Putting together a portfolio is one way to finance a comfortable retirement. However, in the chaotic world that is stock-investing, how to put together a strong portfolio remains, by and large, an unanswered question. On the other hand, you have a diverse set of choices for investments; by taking advantage of all different types of investment selections, you can create a portfolio with a steady income flow.
Things You'll Need
- Internet access
Procure a newspaper that lists the companies on the New York Stock Exchange. This list of companies will be the focus of your research.
Evaluate the companies. You can use Finance.Yahoo.com or StockCharts.com to investigate these companies and their stock. Make note of their risk factors, their industry category and whether they pay out dividends.
Divide the stock of the companies into categories. Create these categories: stock of small companies of growing industries, stock of medium-sized companies in established industries, low-risk stock and dividend-yielding preferred stock. Put all the companies you can into the appropriate categories; cross out the remaining companies.

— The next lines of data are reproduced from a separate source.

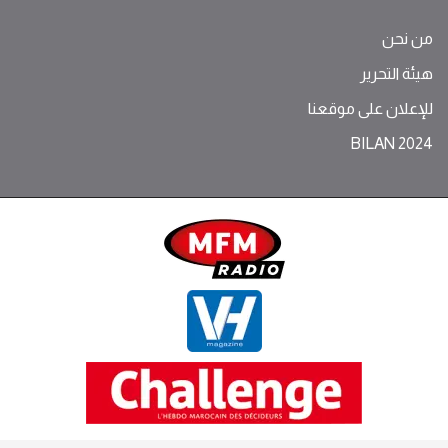
من نحن
هيئة التحرير
للإعلان على موقعنا
BILAN 2024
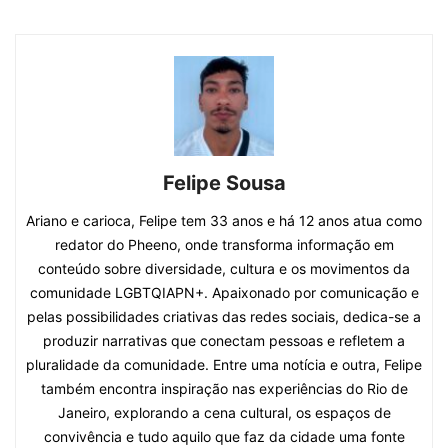
Felipe Sousa
Ariano e carioca, Felipe tem 33 anos e há 12 anos atua como
redator do Pheeno, onde transforma informação em
conteúdo sobre diversidade, cultura e os movimentos da
comunidade LGBTQIAPN+. Apaixonado por comunicação e
pelas possibilidades criativas das redes sociais, dedica-se a
produzir narrativas que conectam pessoas e refletem a
pluralidade da comunidade. Entre uma notícia e outra, Felipe
também encontra inspiração nas experiências do Rio de
Janeiro, explorando a cena cultural, os espaços de
convivência e tudo aquilo que faz da cidade uma fonte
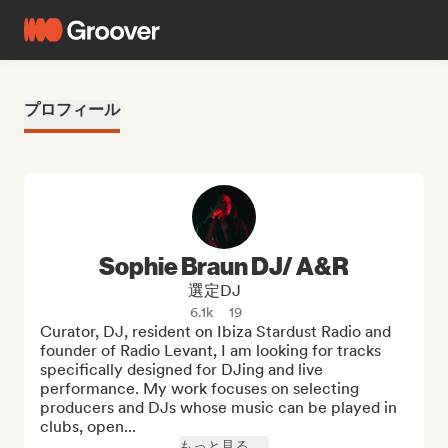
プロフィール
Sophie Braun DJ/ A&R
選定DJ
6.1k
19
Curator, DJ, resident on Ibiza Stardust Radio and 
founder of Radio Levant, I am looking for tracks 
specifically designed for DJing and live 
performance. My work focuses on selecting 
producers and DJs whose music can be played in 
clubs, open...
もっと見る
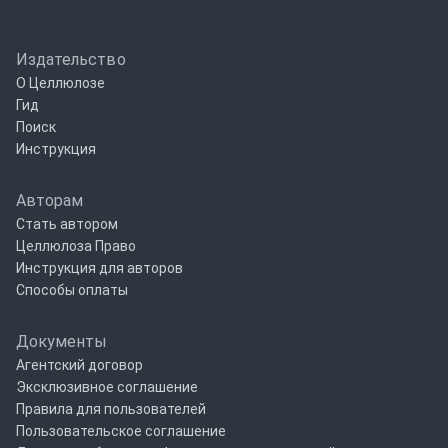
Издательство
О Целлюлозе
Гид
Поиск
Инструкция
Авторам
Стать автором
Целлюлоза Право
Инструкция для авторов
Способы оплаты
Документы
Агентский договор
Эксклюзивное соглашение
Правила для пользователей
Пользовательское соглашение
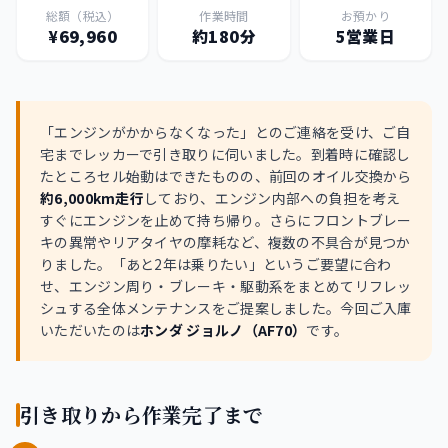
総額（税込）
作業時間
お預かり
¥69,960
約180分
5営業日
「エンジンがかからなくなった」とのご連絡を受け、ご自
宅までレッカーで引き取りに伺いました。到着時に確認し
たところセル始動はできたものの、前回のオイル交換から
約6,000km走行
しており、エンジン内部への負担を考え
すぐにエンジンを止めて持ち帰り。さらにフロントブレー
キの異常やリアタイヤの摩耗など、複数の不具合が見つか
りました。「あと2年は乗りたい」というご要望に合わ
せ、エンジン周り・ブレーキ・駆動系をまとめてリフレッ
シュする全体メンテナンスをご提案しました。今回ご入庫
いただいたのは
ホンダ ジョルノ（AF70）
です。
引き取りから作業完了まで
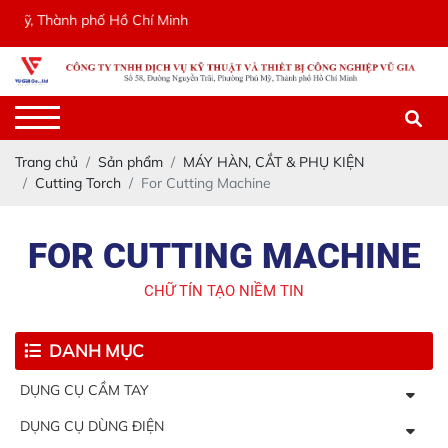
Mỹ, Thành phố Hồ Chí Minh
Trang chủ
Sản phẩm
MÁY HÀN, CẮT & PHỤ KIỆN
Cutting Torch
For Cutting Machine
FOR CUTTING MACHINE
CHỮ TÍN TẠO NIỀM TIN
DANH MỤC
DỤNG CỤ CẦM TAY
DỤNG CỤ DÙNG ĐIỆN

Purchase stock in small companies in young, growing industries. Choose a company that has fast revenue, high profit margins and high-speed earnings growth. The objective with this stock is to maximize capital appreciation though taking a relatively high risk.
Acquire stock in competitive, medium-sized companies in already well-established industries. Make sure the industry you choose does not strongly rely on certain time periods, such as seasons. This means you need to pick industries that are constantly in demand, such as food, medical, electric or oil industries. The purpose of buying this stock is to add a steady stream of income to your portfolio.
Purchase low-risk stocks. Check rating services to find companies of ratings of A, AA or AAA using Standard & Poor’s rating system. Buy stock in these companies (see resources). If successful, this stock will allow you to maintain capital gains.
Purchase low-risk non-stock investments and preferred stock. These investments include high dividend-yielding preferred stock, real estate investment funds, and U.S. zero coupon bonds. This type of investment will allow you to preserve capital while protecting against inflation.
Review your portfolio at regular intervals. As you age, you should begin switching out of the higher-risk choices into the lower-risk ones.